PROMPT
Restate each line below word for word, skipping every picture.

[Saved data entries]
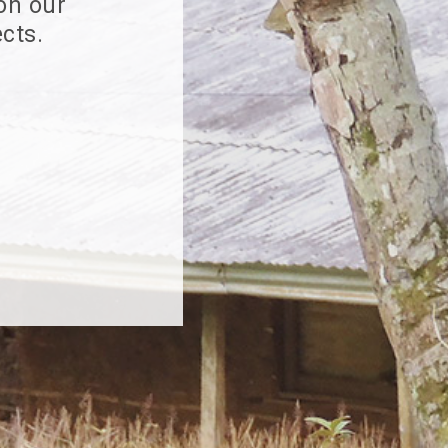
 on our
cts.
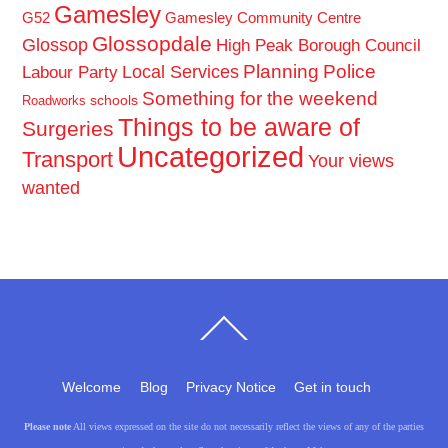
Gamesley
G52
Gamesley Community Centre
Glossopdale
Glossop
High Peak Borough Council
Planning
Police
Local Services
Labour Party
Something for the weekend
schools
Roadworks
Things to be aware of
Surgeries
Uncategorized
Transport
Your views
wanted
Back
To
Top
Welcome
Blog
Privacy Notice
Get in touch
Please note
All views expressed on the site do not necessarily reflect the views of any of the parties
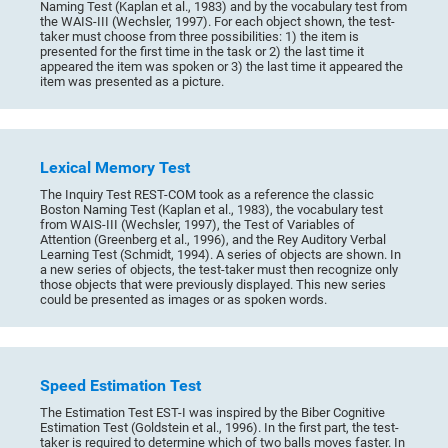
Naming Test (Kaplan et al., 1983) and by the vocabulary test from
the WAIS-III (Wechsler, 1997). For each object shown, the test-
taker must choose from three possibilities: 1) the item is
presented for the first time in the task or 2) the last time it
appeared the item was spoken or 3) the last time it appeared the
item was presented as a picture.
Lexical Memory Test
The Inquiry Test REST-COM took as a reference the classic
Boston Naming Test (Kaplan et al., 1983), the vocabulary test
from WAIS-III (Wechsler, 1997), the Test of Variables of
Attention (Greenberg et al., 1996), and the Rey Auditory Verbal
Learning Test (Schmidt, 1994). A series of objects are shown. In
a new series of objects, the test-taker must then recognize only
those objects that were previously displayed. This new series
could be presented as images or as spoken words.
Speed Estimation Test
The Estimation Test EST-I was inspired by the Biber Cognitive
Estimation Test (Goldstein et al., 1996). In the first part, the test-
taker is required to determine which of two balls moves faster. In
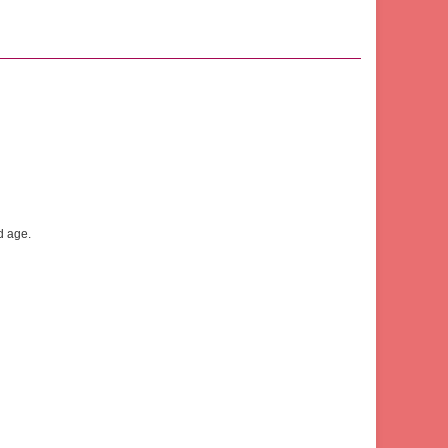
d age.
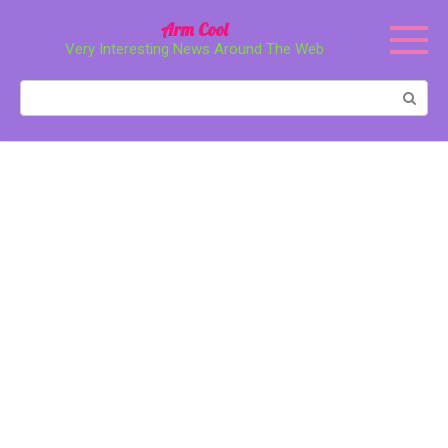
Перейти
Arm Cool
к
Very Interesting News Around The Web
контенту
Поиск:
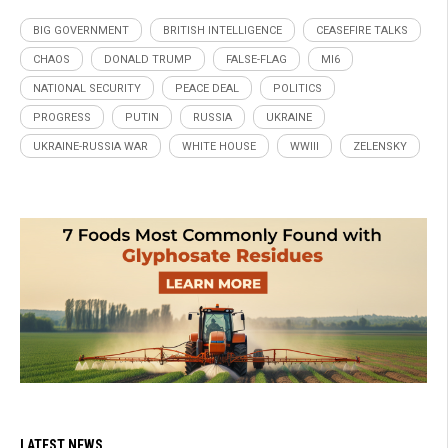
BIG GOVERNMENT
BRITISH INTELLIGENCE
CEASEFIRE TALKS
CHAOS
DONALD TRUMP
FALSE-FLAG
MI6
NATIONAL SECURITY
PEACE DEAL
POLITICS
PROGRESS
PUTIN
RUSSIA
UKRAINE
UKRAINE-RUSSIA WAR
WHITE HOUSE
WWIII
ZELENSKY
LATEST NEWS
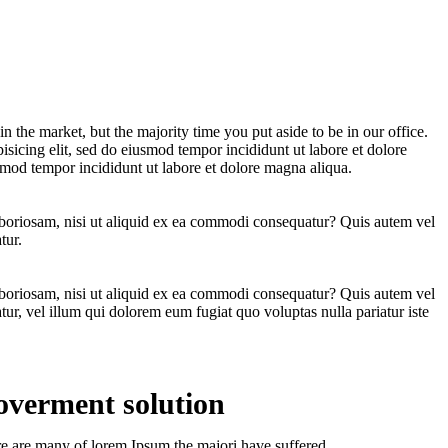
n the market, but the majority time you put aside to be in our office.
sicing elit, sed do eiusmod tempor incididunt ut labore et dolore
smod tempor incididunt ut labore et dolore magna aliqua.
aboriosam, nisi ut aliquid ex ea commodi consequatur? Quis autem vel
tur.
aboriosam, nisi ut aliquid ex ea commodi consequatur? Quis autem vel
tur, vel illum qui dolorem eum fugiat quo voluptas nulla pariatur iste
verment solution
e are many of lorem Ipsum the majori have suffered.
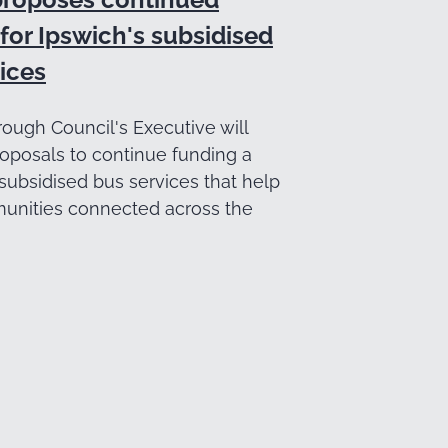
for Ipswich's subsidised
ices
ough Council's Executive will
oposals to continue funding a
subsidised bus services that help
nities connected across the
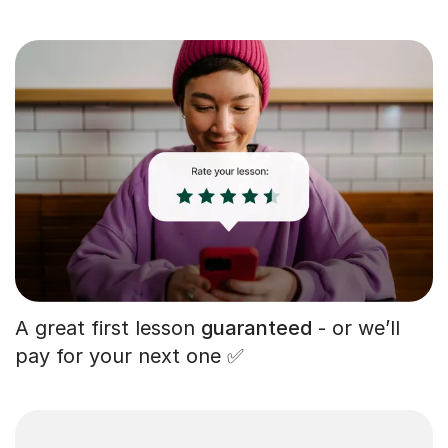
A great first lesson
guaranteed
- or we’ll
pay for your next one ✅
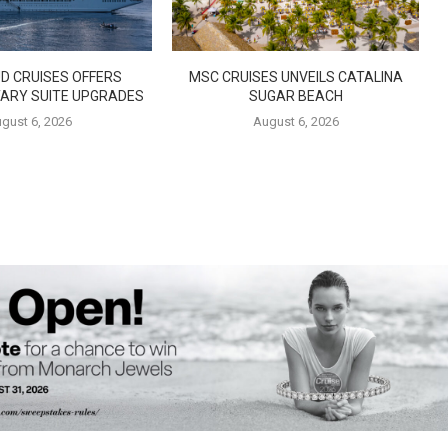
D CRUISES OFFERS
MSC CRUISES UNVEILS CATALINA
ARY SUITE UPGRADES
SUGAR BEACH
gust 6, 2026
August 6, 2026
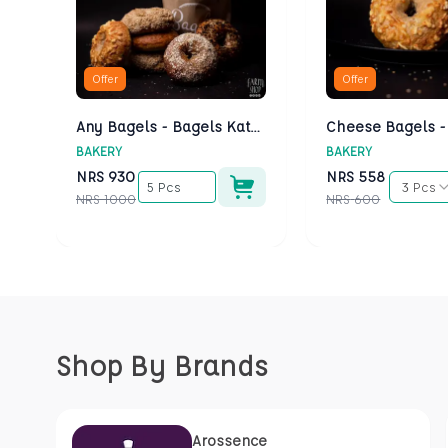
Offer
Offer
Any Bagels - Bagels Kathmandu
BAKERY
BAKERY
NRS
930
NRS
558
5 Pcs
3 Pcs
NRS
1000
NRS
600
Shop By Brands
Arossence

TASK ANSWER
 on our
cts.
Gamesley
G52
Gamesley Community Centre
Glossopdale
Glossop
High Peak Borough Council
Planning
Police
Local Services
Labour Party
Something for the weekend
schools
Roadworks
Things to be aware of
Surgeries
Uncategorized
Transport
Your views
wanted
Back
To
Top
Welcome
Blog
Privacy Notice
Get in touch
Please note
All views expressed on the site do not necessarily reflect the views of any of the parties
Naming Test (Kaplan et al., 1983) and by the vocabulary test from
the WAIS-III (Wechsler, 1997). For each object shown, the test-
taker must choose from three possibilities: 1) the item is
presented for the first time in the task or 2) the last time it
appeared the item was spoken or 3) the last time it appeared the
item was presented as a picture.
Lexical Memory Test
The Inquiry Test REST-COM took as a reference the classic
Boston Naming Test (Kaplan et al., 1983), the vocabulary test
from WAIS-III (Wechsler, 1997), the Test of Variables of
Attention (Greenberg et al., 1996), and the Rey Auditory Verbal
Learning Test (Schmidt, 1994). A series of objects are shown. In
a new series of objects, the test-taker must then recognize only
those objects that were previously displayed. This new series
could be presented as images or as spoken words.
Speed Estimation Test
The Estimation Test EST-I was inspired by the Biber Cognitive
Estimation Test (Goldstein et al., 1996). In the first part, the test-
taker is required to determine which of two balls moves faster. In
d age.
Перейти
Arm Cool
к
Very Interesting News Around The Web
контенту
Поиск:
BIG GOVERNMENT
BRITISH INTELLIGENCE
CEASEFIRE TALKS
CHAOS
DONALD TRUMP
FALSE-FLAG
MI6
NATIONAL SECURITY
PEACE DEAL
POLITICS
PROGRESS
PUTIN
RUSSIA
UKRAINE
UKRAINE-RUSSIA WAR
WHITE HOUSE
WWIII
ZELENSKY
LATEST NEWS
n the market, but the majority time you put aside to be in our office.
sicing elit, sed do eiusmod tempor incididunt ut labore et dolore
smod tempor incididunt ut labore et dolore magna aliqua.
aboriosam, nisi ut aliquid ex ea commodi consequatur? Quis autem vel
tur.
aboriosam, nisi ut aliquid ex ea commodi consequatur? Quis autem vel
tur, vel illum qui dolorem eum fugiat quo voluptas nulla pariatur iste
verment solution
e are many of lorem Ipsum the majori have suffered.
for Ipswich's subsidised
ices
ough Council's Executive will
oposals to continue funding a
subsidised bus services that help
nities connected across the
A great first lesson
guaranteed
- or we’ll
pay for your next one ✅
D CRUISES OFFERS
MSC CRUISES UNVEILS CATALINA
ARY SUITE UPGRADES
SUGAR BEACH
gust 6, 2026
August 6, 2026
Offer
Offer
Any Bagels - Bagels Kathmandu
BAKERY
BAKERY
NRS
930
NRS
558
5 Pcs
3 Pcs
NRS
1000
NRS
600
Shop By Brands
Arossence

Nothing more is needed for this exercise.